In Mac Thornberry‘s sweeping Congressional district, a colorful field has emerged — from conservative firebrand Chris Ekstrom to someone who’s ballot name is sure to be contested: Catherine “I Swear” Carr. Candidates include Carr, Ekstrom, Josh Winegarner, Vance Snider II, Diane Knowlton, Jamie Culley, Jason Foglesong, Elaine Hays, Richard Herman, Monique Worthy, Matt McArthur, Lee Harvey, Mark Neese, Ronny Jackson, and Asusena Resendiz.
In Congressional District 17, Bill Flores is retiring, which drew in former Dallas-area Congressman Pete Sessions, who grew up in the area. Though Flores said earlier he preferred local talent to rise up and run, 11 other candidates threw their hat in the ring. Candidates include Sessions, Scott Bland, George Hindman, Ahmad Adnan, Todd Kent, Renee Swann, Trent Sutton, Kristen Alamo Rowin, Laruie Godfrey McReynolds, David Saucedo, Elianor Vessali, and Jeff Oppenheim.
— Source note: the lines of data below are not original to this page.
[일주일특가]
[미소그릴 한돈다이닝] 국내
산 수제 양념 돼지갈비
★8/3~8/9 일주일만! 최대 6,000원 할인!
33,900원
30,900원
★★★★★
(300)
Congressman Will Hurd‘s announcement to not seek re-election immediately drew the attention of recognizable activist Alma Arredondo-Lynch. Over the rest of the filing period, a diverse field began to emerge including Ben Van Winkle, Alia Ureste, Tony Gonzales, Alma Arredondo-Lynch, Raul Reyes, Jeff McFarlin, Cecil B. “Burt” Jones, Sharon Breckenridge Thomas, and Darwin Boedeker.
Kenny Marchant was the fourth to announce his retirement, and the prospective GOP field only grew to five candidates: regional HUD administrator and Irving Mayor prospect Beth Van Duyne, Desi Maes, Jeron Liverman, David Fegan, and Sunny Chaparala.
From the hip: We’ve heard enough about a so-called “Texodus” (an abuse of the earlier-coined term, by the way) and the rise of liberal voters in these districts that there’s really no need to give the Democrats any more free publicity than they have already received from the mainstream press. For now, more than 60 Republicans are putting their money on the table, wagering these districts are safe and sound for the GOP. That’s the takeaway here. Everything else will be sorted out in the months ahead.